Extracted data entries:
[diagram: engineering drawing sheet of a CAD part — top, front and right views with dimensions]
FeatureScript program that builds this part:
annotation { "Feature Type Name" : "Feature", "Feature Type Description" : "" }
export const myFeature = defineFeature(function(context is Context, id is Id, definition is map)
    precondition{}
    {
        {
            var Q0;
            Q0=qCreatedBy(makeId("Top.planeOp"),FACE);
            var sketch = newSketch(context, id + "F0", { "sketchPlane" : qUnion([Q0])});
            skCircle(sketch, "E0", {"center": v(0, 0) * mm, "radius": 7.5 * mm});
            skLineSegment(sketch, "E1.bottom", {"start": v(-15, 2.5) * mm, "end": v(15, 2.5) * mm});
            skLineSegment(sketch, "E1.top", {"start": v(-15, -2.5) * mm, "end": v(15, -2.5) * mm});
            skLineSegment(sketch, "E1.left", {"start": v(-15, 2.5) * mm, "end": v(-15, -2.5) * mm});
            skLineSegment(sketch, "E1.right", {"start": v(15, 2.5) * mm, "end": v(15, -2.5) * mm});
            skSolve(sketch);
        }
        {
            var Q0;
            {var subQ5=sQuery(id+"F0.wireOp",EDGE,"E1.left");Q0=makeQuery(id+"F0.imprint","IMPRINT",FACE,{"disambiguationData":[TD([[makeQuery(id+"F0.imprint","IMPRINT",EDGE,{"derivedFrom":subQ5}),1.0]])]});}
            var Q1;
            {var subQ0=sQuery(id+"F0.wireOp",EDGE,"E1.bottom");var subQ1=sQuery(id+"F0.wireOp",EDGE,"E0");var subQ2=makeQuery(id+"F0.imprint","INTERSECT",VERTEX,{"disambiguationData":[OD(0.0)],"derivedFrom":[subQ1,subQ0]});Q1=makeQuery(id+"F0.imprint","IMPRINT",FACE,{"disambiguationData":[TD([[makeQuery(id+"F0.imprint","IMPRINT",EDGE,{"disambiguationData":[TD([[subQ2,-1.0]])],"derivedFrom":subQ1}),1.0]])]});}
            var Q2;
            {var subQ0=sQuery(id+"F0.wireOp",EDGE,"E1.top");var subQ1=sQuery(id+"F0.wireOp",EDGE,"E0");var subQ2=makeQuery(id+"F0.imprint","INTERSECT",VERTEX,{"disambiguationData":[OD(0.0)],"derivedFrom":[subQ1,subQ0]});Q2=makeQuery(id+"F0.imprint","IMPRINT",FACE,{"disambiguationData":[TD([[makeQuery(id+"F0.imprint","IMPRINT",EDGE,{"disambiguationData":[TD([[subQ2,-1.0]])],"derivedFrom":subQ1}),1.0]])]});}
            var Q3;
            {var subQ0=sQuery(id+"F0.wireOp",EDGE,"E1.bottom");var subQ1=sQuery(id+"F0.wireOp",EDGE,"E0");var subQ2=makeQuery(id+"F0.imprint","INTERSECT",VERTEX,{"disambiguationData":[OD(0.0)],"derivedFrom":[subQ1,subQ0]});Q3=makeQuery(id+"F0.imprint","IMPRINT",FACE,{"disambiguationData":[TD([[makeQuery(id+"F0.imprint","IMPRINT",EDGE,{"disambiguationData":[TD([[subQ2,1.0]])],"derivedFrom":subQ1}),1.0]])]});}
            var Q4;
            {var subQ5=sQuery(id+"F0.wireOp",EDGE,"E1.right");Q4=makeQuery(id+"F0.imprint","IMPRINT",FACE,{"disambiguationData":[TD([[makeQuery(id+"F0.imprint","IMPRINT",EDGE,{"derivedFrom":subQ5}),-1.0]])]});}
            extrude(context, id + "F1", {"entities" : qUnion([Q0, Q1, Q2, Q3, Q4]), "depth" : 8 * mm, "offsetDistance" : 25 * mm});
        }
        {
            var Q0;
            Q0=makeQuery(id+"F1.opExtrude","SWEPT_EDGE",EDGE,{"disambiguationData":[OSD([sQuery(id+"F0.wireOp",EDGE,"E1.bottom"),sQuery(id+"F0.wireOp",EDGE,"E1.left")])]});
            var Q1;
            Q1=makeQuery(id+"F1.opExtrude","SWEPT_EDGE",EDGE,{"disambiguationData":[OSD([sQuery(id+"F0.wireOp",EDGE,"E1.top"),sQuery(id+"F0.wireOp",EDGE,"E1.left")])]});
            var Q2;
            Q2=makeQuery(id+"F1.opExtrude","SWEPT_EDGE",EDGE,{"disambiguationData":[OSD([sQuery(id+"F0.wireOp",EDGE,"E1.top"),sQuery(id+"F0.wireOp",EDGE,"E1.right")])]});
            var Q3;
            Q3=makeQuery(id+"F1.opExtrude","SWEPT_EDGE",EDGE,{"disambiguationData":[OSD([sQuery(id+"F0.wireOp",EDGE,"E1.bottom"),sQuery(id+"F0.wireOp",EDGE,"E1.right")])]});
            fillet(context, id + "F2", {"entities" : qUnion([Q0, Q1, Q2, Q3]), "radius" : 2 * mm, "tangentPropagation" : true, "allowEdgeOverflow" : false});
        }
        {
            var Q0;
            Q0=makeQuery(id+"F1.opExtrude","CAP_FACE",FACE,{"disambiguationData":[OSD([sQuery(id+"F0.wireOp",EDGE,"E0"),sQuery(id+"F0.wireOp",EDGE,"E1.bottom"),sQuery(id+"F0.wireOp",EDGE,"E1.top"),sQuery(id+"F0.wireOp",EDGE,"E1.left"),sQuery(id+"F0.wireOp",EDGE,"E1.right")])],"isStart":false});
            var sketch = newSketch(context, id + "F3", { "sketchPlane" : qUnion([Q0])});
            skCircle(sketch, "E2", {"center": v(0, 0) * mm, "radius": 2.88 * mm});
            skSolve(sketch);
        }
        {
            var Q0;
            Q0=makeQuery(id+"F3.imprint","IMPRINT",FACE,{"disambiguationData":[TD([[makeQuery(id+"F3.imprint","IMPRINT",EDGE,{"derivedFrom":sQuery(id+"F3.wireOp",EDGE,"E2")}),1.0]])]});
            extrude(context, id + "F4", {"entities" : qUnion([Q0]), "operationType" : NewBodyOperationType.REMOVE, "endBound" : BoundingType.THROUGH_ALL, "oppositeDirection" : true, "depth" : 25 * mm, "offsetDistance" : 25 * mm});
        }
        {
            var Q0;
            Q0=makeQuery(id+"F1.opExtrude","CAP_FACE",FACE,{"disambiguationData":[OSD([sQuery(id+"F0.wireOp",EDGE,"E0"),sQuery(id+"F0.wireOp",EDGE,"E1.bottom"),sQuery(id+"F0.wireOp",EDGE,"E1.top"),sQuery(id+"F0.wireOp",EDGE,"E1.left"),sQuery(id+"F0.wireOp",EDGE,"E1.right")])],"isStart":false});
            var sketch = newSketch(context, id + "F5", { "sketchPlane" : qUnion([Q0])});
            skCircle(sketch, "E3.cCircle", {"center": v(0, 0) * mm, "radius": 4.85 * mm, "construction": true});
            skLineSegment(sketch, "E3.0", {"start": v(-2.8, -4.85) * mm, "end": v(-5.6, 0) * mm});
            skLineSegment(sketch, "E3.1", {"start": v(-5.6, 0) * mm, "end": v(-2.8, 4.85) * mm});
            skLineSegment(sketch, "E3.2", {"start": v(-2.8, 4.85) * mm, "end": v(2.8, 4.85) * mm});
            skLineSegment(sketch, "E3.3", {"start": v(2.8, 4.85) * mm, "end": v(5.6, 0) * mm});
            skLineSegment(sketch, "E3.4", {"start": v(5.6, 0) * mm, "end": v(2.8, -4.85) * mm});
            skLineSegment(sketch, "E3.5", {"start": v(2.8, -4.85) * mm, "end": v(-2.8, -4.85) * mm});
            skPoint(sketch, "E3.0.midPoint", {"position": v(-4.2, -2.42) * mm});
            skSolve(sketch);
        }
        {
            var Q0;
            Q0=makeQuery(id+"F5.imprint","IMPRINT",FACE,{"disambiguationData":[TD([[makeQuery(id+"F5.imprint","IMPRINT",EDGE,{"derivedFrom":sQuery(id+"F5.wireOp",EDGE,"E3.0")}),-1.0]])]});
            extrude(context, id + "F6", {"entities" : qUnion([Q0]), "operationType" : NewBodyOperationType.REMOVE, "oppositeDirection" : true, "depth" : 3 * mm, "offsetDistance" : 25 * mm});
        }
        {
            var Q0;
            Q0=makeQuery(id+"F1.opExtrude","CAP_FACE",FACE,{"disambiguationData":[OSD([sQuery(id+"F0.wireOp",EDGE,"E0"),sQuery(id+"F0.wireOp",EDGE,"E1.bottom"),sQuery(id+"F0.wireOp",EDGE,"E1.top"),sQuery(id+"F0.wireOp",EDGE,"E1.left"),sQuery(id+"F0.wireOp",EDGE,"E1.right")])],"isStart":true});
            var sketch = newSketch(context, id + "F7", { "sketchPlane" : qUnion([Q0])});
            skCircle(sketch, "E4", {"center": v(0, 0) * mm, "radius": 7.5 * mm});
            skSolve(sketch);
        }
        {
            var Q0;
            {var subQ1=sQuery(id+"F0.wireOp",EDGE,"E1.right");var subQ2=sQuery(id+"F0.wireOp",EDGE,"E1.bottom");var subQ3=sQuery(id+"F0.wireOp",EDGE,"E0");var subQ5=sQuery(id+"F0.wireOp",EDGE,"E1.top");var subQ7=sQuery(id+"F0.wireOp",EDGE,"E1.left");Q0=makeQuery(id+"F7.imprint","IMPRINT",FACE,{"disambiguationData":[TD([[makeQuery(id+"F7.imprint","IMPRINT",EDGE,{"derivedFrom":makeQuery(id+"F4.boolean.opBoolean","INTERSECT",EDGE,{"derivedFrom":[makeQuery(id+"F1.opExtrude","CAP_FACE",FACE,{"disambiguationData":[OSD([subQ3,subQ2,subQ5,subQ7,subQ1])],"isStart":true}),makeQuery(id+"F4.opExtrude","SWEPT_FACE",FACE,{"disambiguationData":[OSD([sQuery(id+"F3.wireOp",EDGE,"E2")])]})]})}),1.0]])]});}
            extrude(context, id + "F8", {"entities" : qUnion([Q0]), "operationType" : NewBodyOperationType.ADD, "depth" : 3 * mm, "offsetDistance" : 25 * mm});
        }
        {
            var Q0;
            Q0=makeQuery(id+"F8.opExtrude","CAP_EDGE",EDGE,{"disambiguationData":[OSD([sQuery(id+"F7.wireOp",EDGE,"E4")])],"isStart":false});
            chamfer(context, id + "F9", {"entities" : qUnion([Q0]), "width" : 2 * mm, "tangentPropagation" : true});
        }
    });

- TASK BRIEF -
Count how many lines of the listing above contain the string "center", treating uppercase and lowercase as different, and give only that number.

- RESULT OF THE EXERCISE -
4